German genius turns cash cow
The ‘Mozart Effect’ may not have found any significant application in the fields of health and education, but it had at least one interesting spin-off in the field of social policy: the governors of Georgia and Tennessee in the US started programmes in their states that gave a Mozart CD to every newborn. However, it was the intrepid businessmen ably aided and abetted by Madison Avenue and its counterparts on the other side of the Atlantic (including two non-profit state agencies in Austria, its tourism board and the mayor of Salzburg), who were quick to cash in on the claimed benefits of the ‘Mozart Effect’ myth. Soon you had a bewildering array of Mozart-inspired products in the marketplace, ranging from the Walt Disney Company’s Baby Einstein line of products to, believe it or not, even Mozart bras that played ‘Eine kleine Nachtmusik’ when unfastened.
The Last Word
While businessmen were having a field day milking the Mozart cash cow, the initial scepticism about the ‘Mozart Effect’ now began to spiral into cynicism, and ultimately, utter disbelief. Researcher after researcher around the world roundly debunked the ‘Mozart Effect’ myth pointing out that it was based on evidence that was too scanty and at best anecdotal, all but saying that it was bogus to begin with. Frances Rauscher went into denial saying her research findings were misrepresented. Scott E. Lilienfeld, the Emory University psychologist and co-author of the book 50 Great Myths of Popular Psychology, ranked the ‘Mozart Effect’ myth at No. 6. But the final nail in the coffin was hammered by Jakob Pietschnig, Martin Voracek and Anton K. Forman of the University of Vienna. Pietschnig, the lead author of the Viennese research team, observed rather magisterially, “I recommend listening to Mozart to everyone, but it will not meet expectations of boosting cognitive abilities.”
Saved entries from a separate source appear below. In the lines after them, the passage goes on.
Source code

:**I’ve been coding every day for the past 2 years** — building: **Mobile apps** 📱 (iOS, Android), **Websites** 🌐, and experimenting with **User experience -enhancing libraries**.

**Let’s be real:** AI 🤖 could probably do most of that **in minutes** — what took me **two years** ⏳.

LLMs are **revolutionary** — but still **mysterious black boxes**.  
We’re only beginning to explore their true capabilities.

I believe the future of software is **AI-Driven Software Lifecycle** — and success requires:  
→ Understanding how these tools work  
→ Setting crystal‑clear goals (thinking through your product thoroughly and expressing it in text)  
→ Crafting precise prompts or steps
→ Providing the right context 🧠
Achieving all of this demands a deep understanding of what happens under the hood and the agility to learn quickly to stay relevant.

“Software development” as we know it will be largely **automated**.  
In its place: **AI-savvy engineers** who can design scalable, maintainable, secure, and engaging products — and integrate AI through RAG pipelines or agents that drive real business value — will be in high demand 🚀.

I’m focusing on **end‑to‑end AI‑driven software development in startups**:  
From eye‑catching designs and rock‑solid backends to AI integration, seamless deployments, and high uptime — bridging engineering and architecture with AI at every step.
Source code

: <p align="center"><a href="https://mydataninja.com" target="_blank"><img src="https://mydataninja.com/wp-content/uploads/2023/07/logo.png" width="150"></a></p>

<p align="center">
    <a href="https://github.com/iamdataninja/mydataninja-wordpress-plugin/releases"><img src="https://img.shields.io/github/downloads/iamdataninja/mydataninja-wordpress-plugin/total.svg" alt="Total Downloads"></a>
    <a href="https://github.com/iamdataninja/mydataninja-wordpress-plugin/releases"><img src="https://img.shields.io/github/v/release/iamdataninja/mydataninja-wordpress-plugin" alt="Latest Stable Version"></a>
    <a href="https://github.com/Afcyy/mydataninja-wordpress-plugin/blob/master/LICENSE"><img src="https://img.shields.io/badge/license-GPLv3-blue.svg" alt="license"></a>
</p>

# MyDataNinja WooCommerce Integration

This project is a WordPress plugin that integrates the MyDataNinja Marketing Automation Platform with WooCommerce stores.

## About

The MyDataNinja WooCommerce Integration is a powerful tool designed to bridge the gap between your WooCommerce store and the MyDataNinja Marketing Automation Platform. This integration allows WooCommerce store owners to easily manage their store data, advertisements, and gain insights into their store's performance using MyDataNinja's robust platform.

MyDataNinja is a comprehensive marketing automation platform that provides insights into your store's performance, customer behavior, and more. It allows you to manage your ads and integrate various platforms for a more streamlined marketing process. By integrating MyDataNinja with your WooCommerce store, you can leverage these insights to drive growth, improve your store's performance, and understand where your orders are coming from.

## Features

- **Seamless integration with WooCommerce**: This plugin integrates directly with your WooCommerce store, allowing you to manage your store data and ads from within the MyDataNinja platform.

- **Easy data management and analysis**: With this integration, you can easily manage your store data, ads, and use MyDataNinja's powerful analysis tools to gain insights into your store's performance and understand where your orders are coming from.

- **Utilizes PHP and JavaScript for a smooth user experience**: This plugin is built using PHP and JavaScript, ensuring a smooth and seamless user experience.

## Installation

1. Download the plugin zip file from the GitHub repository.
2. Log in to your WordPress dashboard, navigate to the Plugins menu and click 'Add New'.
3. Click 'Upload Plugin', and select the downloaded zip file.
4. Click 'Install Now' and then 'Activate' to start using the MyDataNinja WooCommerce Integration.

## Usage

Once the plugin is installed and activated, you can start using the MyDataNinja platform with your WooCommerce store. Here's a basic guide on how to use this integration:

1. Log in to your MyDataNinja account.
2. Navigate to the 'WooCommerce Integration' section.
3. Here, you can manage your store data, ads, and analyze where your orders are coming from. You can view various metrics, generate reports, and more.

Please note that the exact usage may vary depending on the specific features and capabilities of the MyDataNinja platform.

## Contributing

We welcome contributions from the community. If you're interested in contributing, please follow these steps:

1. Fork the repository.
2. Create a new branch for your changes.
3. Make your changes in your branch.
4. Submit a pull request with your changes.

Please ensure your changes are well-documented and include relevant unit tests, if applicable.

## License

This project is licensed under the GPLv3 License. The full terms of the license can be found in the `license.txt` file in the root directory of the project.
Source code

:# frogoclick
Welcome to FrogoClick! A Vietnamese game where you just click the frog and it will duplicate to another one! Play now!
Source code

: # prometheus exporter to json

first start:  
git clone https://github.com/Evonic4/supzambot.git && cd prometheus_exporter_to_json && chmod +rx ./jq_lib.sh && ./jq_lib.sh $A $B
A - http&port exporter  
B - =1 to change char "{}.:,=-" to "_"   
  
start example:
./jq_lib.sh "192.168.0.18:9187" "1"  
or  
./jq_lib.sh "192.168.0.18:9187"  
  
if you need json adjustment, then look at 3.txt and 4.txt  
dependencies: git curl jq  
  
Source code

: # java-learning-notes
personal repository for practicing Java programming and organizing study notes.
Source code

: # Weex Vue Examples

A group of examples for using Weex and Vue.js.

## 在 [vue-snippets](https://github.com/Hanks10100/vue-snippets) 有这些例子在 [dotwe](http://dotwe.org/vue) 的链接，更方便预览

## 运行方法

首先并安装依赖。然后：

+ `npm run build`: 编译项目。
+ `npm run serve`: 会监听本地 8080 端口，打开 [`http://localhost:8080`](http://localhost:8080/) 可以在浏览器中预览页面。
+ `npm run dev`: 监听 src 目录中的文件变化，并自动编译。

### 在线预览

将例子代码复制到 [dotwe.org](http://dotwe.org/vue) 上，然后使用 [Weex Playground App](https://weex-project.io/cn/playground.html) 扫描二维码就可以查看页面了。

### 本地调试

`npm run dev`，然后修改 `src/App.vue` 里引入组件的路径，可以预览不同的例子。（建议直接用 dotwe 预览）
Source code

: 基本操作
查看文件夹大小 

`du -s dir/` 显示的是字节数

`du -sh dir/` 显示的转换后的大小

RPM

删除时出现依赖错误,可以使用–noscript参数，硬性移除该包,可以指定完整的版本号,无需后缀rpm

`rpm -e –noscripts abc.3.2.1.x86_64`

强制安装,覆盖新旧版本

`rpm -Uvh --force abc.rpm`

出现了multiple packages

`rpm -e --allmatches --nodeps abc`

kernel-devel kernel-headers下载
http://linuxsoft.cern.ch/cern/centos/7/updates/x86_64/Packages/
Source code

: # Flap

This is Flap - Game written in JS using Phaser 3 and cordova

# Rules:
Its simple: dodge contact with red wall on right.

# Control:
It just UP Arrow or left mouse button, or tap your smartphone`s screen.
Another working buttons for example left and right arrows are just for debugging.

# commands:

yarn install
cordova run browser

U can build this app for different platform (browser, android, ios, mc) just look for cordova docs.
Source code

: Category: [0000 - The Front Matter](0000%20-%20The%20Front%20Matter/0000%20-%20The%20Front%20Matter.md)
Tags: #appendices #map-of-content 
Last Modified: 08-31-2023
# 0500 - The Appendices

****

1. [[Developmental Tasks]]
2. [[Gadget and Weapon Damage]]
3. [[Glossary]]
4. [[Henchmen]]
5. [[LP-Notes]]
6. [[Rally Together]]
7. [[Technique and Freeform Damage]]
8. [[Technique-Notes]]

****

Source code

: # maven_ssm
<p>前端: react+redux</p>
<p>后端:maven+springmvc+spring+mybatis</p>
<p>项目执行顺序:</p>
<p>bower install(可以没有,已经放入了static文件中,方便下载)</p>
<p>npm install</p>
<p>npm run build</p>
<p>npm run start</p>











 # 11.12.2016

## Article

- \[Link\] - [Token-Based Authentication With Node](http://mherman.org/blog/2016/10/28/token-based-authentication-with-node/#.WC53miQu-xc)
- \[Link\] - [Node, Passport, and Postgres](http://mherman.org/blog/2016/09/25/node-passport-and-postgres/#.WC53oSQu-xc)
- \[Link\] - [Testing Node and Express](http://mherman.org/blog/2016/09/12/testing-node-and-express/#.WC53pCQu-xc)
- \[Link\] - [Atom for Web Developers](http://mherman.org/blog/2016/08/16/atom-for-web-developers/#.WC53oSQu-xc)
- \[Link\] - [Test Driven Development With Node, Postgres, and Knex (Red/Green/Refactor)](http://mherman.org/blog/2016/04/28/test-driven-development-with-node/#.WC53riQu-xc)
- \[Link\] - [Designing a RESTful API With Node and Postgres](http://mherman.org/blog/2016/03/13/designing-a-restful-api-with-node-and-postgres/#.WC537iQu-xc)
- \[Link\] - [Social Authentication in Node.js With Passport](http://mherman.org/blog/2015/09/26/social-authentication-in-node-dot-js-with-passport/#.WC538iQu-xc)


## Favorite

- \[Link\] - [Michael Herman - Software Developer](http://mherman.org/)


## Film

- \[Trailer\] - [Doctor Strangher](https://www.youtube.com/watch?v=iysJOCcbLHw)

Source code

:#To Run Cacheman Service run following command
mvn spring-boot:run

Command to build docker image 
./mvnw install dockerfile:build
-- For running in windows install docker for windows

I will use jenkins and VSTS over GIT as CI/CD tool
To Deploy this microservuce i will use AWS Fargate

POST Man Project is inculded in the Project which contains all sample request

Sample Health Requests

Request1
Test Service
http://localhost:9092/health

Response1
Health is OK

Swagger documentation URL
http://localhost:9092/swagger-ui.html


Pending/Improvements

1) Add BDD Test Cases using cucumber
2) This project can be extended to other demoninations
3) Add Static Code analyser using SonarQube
The question any intelligent reader would ask is, how did such an idea take off in the first place? In his book The Myth of the First Three Years, Dr. John Bruer, president of the James S. McDonnell Foundation, says, “The ‘Mozart Effect’ is an example of how science and the media mix in our world. A suggestion in a few paragraphs in a scientific journal becomes a universal truth in a matter of months, eventually believed even by the scientists who initially recognised how their work had been distorted and exaggerated by the media. Others, smelling the money, jump on the bandwagon and play to the crowd, adding their own myths, questionable claims and distortions to the mix. In this case, many uncritical supporters line up to defend the faith because at stake here is the future of our children. We then have books, tapes, CDs, institutes, government programmes, etc. Soon the myth is believed by millions as a scientific fact. In this case the process met with little critical resistance because we already know that music can affect feelings and moods, so why shouldn’t it affect intelligence and health, even if only slightly and temporarily? It’s just common sense, right? Yes, and all the more reason to be sceptical.”